North East eateries and producers cut waste down to size

FOOD FOR THE SOUL: Saint Monday owners Chris McGorlick and Lauren Salathiel say their sustainable approach to the business is simply an extension of their home life. 
Pictures: MARK JESSER
FOOD FOR THE SOUL: Saint Monday owners Chris McGorlick and Lauren Salathiel say their sustainable approach to the business is simply an extension of their home life. Pictures: MARK JESSER

A NEW brew made from pumpkin farm waste is in the pipeline.

FRESH APPROACH: Saint Monday uses fresh quinces brought in by a customer with an abundant supply on their menu and in preserves.

FRESH APPROACH: Saint Monday uses fresh quinces brought in by a customer with an abundant supply on their menu and in preserves.

Bright Brewery is teaming up with the Ovens-based The Australian Pumpkin Seed Company on the beer, which uses pumpkin flesh not needed in the production process. 

It also trades its spent grain, yeast and hops for Tawonga South-based Bogong Horseback Adventures’ pork down the track.

The brewery’s neighbour Bright Chocolate uses the husk byproduct from cacao beans to make its cacao tea.

Over the road the couple behind hatted restaurant Tani Eat & Drink is looking at ways to recycle spent botanicals made in its fledgling gin venture.

This little pocket of Bright – all within 100 steps of each other – is now typical of a growing mindfulness about food waste and the value of sustainable production methods on the Border and North East.

Yackandandah cafe Saint Monday is taking the premise up a notch for its event in the annual High Country Harvest festival.

Owners Lauren Salathiel and Chris McGorlick are busy preparing and preserving for a waste-free dinner titled Food For Thought on May 6.

They plan to use only produce grown around Yackandandah or food they can forage in nearby forests.

Ms Salathiel says ethical means different things to different people.

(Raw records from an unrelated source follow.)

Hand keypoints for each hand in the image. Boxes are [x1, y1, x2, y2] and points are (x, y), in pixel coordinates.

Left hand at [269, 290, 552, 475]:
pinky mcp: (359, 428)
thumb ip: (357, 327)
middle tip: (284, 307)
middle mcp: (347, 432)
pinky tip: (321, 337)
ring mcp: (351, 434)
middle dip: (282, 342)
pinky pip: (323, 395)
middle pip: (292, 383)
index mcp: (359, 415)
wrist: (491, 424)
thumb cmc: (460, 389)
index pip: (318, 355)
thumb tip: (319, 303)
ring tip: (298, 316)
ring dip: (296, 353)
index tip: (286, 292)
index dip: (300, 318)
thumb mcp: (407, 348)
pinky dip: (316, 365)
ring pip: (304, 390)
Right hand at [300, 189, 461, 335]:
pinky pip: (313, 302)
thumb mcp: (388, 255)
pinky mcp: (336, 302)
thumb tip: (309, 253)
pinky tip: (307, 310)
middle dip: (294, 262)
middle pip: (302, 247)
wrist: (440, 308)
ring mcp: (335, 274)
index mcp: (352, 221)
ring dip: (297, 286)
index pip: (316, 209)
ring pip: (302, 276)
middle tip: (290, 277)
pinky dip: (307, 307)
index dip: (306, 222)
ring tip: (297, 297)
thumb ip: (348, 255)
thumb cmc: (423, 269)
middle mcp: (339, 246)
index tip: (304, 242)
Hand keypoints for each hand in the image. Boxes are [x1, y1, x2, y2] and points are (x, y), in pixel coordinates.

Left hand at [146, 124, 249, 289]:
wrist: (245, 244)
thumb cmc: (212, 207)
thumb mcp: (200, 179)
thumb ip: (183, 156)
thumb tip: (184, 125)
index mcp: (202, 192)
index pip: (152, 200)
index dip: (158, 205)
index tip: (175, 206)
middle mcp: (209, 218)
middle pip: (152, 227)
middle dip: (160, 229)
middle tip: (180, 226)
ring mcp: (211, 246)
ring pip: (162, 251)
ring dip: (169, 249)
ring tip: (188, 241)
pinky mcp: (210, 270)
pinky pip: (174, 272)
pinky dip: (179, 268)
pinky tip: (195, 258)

“Food For Thought will be vegetarian and vegan dishes and as waste-free as possible,” she says.

“For example, we’ll use pumpkin seeds and skin, carrot tops and the whey off the cheese we make; those things that we would normally compost will help to inspire the menu.

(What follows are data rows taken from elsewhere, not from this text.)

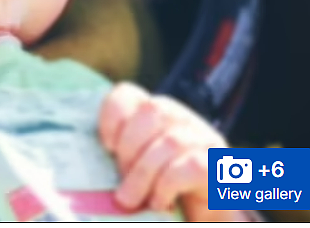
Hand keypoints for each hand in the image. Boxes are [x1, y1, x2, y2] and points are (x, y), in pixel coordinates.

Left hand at [98, 82, 250, 221]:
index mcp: (156, 113)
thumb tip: (90, 161)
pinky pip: (189, 167)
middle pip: (151, 112)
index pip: (128, 93)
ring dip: (143, 175)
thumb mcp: (137, 164)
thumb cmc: (162, 189)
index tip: (106, 146)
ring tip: (131, 200)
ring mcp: (204, 139)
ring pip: (169, 143)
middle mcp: (182, 118)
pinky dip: (166, 186)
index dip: (112, 115)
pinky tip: (159, 202)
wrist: (204, 215)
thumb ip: (122, 153)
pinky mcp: (218, 165)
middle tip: (121, 179)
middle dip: (129, 148)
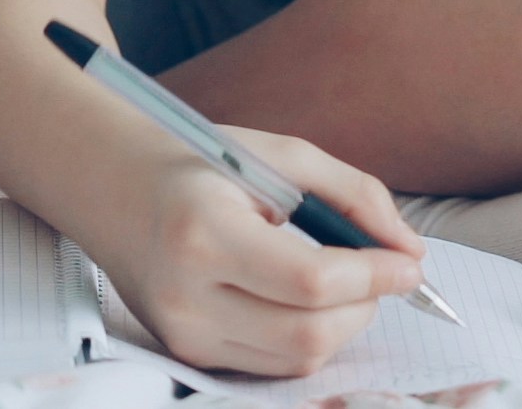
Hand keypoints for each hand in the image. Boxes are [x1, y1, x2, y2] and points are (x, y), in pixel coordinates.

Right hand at [84, 128, 427, 377]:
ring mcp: (183, 332)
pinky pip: (274, 365)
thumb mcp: (276, 155)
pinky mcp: (187, 352)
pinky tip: (307, 301)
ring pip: (298, 358)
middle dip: (367, 305)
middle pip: (309, 333)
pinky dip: (309, 339)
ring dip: (343, 325)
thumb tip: (410, 248)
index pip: (309, 281)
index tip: (410, 263)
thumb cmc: (199, 163)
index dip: (373, 276)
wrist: (111, 187)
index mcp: (203, 230)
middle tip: (382, 271)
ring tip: (345, 282)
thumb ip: (353, 194)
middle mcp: (186, 293)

“It will be uniquely Yackandandah in many ways; we want to illustrate the types of food you can get in and around Yackandandah at this time of year; autumn is really exciting for us.”

Ms Salathiel says the three-course, candlelit dinner will pay homage to their environment, landscape and community.

“Being electricity-free dining is a tip of the hat to the Yackandandah approach too,” she says.

Bright Brewery marketing manager James Davidson says sustainability frames their operation.

“We are deep in our progress to achieve a 90 per cent reduction in landfill waste,” he says.

“We compost and recycle roughly 70 per cent of our waste with 30 per cent going to hard waste.

“Our goal is to reduce our hard waste to just 10 per cent.”

The brewery underwent a major redevelopment in 2012, transforming it into an environmentally-friendly venue.

Mr Davidson says they now generate enough solar power to run their brewery needs.